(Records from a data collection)
== Segment start ==
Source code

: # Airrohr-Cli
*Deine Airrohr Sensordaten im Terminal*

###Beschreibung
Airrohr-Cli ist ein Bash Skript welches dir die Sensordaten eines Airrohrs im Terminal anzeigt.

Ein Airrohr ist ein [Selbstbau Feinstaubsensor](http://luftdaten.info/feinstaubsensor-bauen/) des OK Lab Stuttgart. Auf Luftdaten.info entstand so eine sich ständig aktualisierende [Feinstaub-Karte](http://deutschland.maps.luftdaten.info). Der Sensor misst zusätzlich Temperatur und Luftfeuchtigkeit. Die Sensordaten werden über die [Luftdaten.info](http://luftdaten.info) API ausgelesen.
== Segment end ==
→ TASK:
Write out every item above line for line, changing nothing.

→ EXERCISE OUTPUT:
Source code

: # Airrohr-Cli
*Deine Airrohr Sensordaten im Terminal*

###Beschreibung
Airrohr-Cli ist ein Bash Skript welches dir die Sensordaten eines Airrohrs im Terminal anzeigt.

Ein Airrohr ist ein [Selbstbau Feinstaubsensor](http://luftdaten.info/feinstaubsensor-bauen/) des OK Lab Stuttgart. Auf Luftdaten.info entstand so eine sich ständig aktualisierende [Feinstaub-Karte](http://deutschland.maps.luftdaten.info). Der Sensor misst zusätzlich Temperatur und Luftfeuchtigkeit. Die Sensordaten werden über die [Luftdaten.info](http://luftdaten.info) API ausgelesen.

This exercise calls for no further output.